The two local entrepreneurs behind the proposed Sno Park have already proposed such a treatment upgrade on site for the reclaimed wastewater they plan to use for snowmaking on McMillan Mesa. And the city of Cottonwood has approved such an upgrade at a cost to its municipal plant of $40 million.
The future treatment and use of reclaimed wastewater also ties in to a second city initiative -- the creation of a comprehensive municipal water policy.
This would include not only the existing conservation rules during the dry months of late spring and the ban on potable water use at golf courses, but also new conservation standards in the face of climate change and plans for importing water from city wells at Red Gap Ranch 30 miles to the east. At some point, the city might also consider extending treated effluent lines into residential neighborhoods for irrigation.

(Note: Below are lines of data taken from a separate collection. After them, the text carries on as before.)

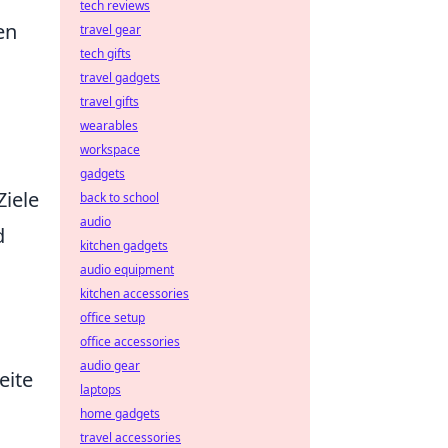
tech reviews
en
travel gear
tech gifts
travel gadgets
travel gifts
wearables
workspace
gadgets
Ziele
back to school
audio
d
kitchen gadgets
audio equipment
kitchen accessories
office setup
office accessories
audio gear
eite
laptops
home gadgets
travel accessories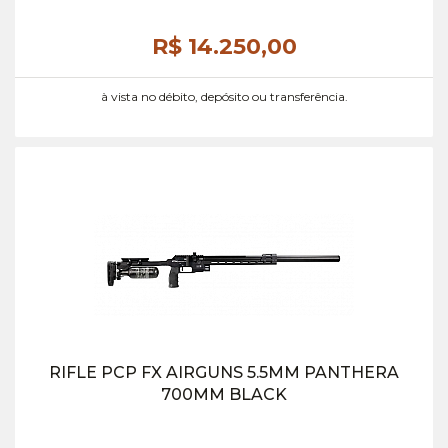
R$ 14.250,
00
à vista no débito, depósito ou transferência.
RIFLE PCP FX AIRGUNS 5.5MM PANTHERA
700MM BLACK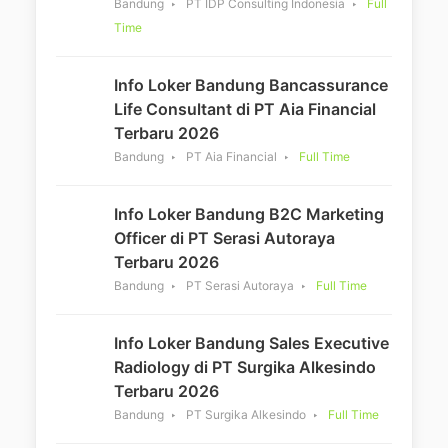
Bandung
PT IDP Consulting Indonesia
Full
Time
Info Loker Bandung Bancassurance
Life Consultant di PT Aia Financial
Terbaru 2026
Bandung
PT Aia Financial
Full Time
Info Loker Bandung B2C Marketing
Officer di PT Serasi Autoraya
Terbaru 2026
Bandung
PT Serasi Autoraya
Full Time
Info Loker Bandung Sales Executive
Radiology di PT Surgika Alkesindo
Terbaru 2026
Bandung
PT Surgika Alkesindo
Full Time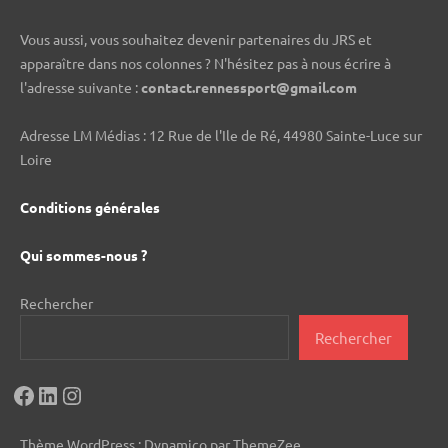
Vous aussi, vous souhaitez devenir partenaires du JRS et
apparaître dans nos colonnes ? N'hésitez pas à nous écrire à
l'adresse suivante :
contact.rennessport@gmail.com
Adresse LM Médias : 12 Rue de l'Ile de Ré, 44980 Sainte-Luce sur
Loire
Conditions générales
Qui sommes-nous ?
Rechercher
Rechercher
Facebook
LinkedIn
Instagram
Thème WordPress : Dynamico par ThemeZee.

In other words, the beginning of snowmaking at Snowbowl is hardly the end of water as a contentious issue in Flagstaff. The ski area and every other customer of the city's reclaimed wastewater -- present and future -- have a vested interest in seeing the ongoing questions about it addressed in a deliberative fashion. The convening of an expert panel on standards and uses meets that test even as current uses continue. We look forward to the panel's deliberations, and ultimately its findings and recommendations.
Our view: The city is right to convene a panel of experts to evaluate new standards for treatment and uses even as it develops a comprehensive water policy.